* Source data:
◆ ◆ ◆ ◆

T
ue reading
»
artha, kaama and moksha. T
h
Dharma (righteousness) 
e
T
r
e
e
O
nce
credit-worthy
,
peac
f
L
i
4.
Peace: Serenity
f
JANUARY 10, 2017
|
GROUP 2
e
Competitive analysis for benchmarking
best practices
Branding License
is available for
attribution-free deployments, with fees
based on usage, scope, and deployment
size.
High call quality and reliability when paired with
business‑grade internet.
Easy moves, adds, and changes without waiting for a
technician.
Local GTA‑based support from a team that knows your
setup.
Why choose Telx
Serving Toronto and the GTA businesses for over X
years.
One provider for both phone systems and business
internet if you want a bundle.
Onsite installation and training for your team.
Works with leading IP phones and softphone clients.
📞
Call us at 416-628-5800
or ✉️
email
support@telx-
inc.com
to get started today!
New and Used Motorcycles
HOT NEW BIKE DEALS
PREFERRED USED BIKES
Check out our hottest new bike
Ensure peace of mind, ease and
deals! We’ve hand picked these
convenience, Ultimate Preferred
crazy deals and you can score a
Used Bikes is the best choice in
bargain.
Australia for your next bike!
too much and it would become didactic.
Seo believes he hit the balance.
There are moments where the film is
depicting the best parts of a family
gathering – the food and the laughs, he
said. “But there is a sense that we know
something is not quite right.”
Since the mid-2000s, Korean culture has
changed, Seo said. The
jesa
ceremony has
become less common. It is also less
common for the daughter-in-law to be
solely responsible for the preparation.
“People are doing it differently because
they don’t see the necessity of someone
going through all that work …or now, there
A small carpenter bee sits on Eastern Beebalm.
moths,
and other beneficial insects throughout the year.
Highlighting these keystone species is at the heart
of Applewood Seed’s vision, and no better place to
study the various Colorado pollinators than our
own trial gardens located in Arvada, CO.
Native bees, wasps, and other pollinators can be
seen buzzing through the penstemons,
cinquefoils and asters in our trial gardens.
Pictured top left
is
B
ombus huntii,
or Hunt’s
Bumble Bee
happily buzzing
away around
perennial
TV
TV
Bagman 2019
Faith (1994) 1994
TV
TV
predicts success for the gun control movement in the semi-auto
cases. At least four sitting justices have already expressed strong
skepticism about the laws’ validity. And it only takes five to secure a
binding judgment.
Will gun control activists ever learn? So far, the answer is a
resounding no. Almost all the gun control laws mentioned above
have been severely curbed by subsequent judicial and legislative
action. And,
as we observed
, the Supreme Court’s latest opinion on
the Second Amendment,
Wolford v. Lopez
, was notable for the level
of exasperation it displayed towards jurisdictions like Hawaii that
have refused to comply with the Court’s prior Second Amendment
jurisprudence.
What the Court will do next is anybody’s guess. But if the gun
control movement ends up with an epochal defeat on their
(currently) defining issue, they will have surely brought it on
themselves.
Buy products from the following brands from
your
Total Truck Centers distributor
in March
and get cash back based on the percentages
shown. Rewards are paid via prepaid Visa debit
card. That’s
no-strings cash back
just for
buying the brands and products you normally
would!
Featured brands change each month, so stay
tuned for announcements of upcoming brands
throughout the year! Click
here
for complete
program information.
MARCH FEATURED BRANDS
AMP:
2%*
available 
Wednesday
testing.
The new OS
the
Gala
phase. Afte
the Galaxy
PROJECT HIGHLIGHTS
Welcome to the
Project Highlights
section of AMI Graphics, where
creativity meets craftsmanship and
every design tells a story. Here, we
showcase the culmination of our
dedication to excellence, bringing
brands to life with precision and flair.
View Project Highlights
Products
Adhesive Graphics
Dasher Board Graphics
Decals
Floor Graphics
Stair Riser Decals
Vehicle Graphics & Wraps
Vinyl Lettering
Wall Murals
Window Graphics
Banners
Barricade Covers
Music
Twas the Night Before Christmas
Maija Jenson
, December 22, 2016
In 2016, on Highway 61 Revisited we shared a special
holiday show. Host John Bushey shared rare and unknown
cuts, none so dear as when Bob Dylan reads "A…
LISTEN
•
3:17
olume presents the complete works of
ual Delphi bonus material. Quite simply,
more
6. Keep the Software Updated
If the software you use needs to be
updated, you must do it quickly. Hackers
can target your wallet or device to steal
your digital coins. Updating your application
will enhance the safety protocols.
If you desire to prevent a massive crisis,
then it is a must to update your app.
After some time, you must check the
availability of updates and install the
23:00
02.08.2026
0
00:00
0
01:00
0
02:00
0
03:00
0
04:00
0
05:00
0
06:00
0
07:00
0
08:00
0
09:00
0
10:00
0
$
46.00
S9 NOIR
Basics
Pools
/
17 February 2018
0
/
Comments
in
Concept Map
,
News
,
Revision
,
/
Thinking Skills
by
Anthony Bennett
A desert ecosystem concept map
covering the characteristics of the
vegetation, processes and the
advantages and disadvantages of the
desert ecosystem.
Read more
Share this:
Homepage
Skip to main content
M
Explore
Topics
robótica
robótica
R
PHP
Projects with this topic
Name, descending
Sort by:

◆ ◆ ◆ ◆

* Task requirements: Every line from the top of the material above through the line holding "business‑grade internet." should be reproduced word for word, and nothing beyond it.

* Written solution:
T
ue reading
»
artha, kaama and moksha. T
h
Dharma (righteousness) 
e
T
r
e
e
O
nce
credit-worthy
,
peac
f
L
i
4.
Peace: Serenity
f
JANUARY 10, 2017
|
GROUP 2
e
Competitive analysis for benchmarking
best practices
Branding License
is available for
attribution-free deployments, with fees
based on usage, scope, and deployment
size.
High call quality and reliability when paired with
business‑grade internet.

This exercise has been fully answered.